-- Opening Marker --

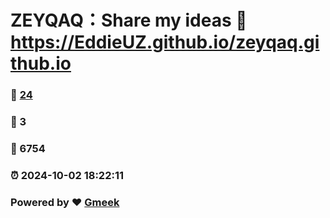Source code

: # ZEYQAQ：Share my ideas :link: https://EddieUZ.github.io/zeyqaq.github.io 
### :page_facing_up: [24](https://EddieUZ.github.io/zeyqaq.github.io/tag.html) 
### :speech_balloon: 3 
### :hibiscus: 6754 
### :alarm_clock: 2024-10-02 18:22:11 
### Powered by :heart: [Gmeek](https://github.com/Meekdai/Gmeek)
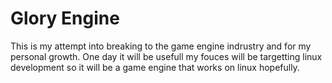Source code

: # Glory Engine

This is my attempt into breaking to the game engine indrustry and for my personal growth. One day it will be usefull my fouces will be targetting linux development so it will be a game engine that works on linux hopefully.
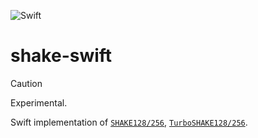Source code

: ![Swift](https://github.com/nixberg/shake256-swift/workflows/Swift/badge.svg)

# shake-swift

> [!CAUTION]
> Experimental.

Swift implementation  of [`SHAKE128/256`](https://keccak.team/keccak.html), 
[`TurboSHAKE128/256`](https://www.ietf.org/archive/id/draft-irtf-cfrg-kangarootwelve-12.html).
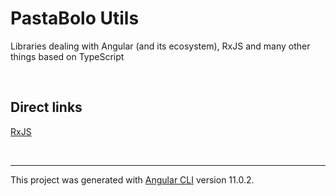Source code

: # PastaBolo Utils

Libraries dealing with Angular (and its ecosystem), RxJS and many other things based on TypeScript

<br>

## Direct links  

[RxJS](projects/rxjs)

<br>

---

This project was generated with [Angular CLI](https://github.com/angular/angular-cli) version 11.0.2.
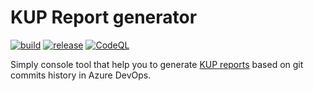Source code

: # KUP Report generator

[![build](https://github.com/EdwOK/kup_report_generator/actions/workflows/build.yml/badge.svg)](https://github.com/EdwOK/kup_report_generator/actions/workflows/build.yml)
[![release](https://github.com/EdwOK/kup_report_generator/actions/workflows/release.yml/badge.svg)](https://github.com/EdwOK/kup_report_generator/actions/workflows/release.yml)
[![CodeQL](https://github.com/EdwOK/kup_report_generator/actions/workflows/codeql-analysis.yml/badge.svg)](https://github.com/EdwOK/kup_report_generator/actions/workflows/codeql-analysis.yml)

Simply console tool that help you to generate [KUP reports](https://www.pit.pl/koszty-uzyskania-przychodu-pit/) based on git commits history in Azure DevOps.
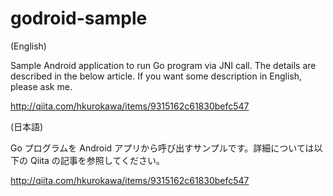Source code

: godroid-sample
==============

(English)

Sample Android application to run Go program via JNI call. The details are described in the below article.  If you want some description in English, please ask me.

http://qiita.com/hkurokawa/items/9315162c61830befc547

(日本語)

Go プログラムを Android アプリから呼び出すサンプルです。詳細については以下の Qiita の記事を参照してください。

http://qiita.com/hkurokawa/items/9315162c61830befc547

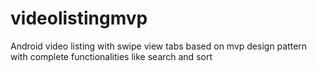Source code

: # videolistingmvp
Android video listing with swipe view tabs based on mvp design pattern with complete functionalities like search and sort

-- Closing Marker --

> _Exercise description_:
Return the material above verbatim. Pictures are to be excluded.

> _Written solution_:
Source code

: # ZEYQAQ：Share my ideas :link: https://EddieUZ.github.io/zeyqaq.github.io 
### :page_facing_up: [24](https://EddieUZ.github.io/zeyqaq.github.io/tag.html) 
### :speech_balloon: 3 
### :hibiscus: 6754 
### :alarm_clock: 2024-10-02 18:22:11 
### Powered by :heart: [Gmeek](https://github.com/Meekdai/Gmeek)
Source code

: # Glory Engine

This is my attempt into breaking to the game engine indrustry and for my personal growth. One day it will be usefull my fouces will be targetting linux development so it will be a game engine that works on linux hopefully.
Source code

: ![Swift](https://github.com/nixberg/shake256-swift/workflows/Swift/badge.svg)

# shake-swift

> [!CAUTION]
> Experimental.

Swift implementation  of [`SHAKE128/256`](https://keccak.team/keccak.html), 
[`TurboSHAKE128/256`](https://www.ietf.org/archive/id/draft-irtf-cfrg-kangarootwelve-12.html).
Source code

: # PastaBolo Utils

Libraries dealing with Angular (and its ecosystem), RxJS and many other things based on TypeScript

<br>

## Direct links  

[RxJS](projects/rxjs)

<br>

---

This project was generated with [Angular CLI](https://github.com/angular/angular-cli) version 11.0.2.
Source code

: # KUP Report generator

[![build](https://github.com/EdwOK/kup_report_generator/actions/workflows/build.yml/badge.svg)](https://github.com/EdwOK/kup_report_generator/actions/workflows/build.yml)
[![release](https://github.com/EdwOK/kup_report_generator/actions/workflows/release.yml/badge.svg)](https://github.com/EdwOK/kup_report_generator/actions/workflows/release.yml)
[![CodeQL](https://github.com/EdwOK/kup_report_generator/actions/workflows/codeql-analysis.yml/badge.svg)](https://github.com/EdwOK/kup_report_generator/actions/workflows/codeql-analysis.yml)

Simply console tool that help you to generate [KUP reports](https://www.pit.pl/koszty-uzyskania-przychodu-pit/) based on git commits history in Azure DevOps.
Source code

: godroid-sample
==============

(English)

Sample Android application to run Go program via JNI call. The details are described in the below article.  If you want some description in English, please ask me.

http://qiita.com/hkurokawa/items/9315162c61830befc547

(日本語)

Go プログラムを Android アプリから呼び出すサンプルです。詳細については以下の Qiita の記事を参照してください。

http://qiita.com/hkurokawa/items/9315162c61830befc547

Source code

: # videolistingmvp
Android video listing with swipe view tabs based on mvp design pattern with complete functionalities like search and sort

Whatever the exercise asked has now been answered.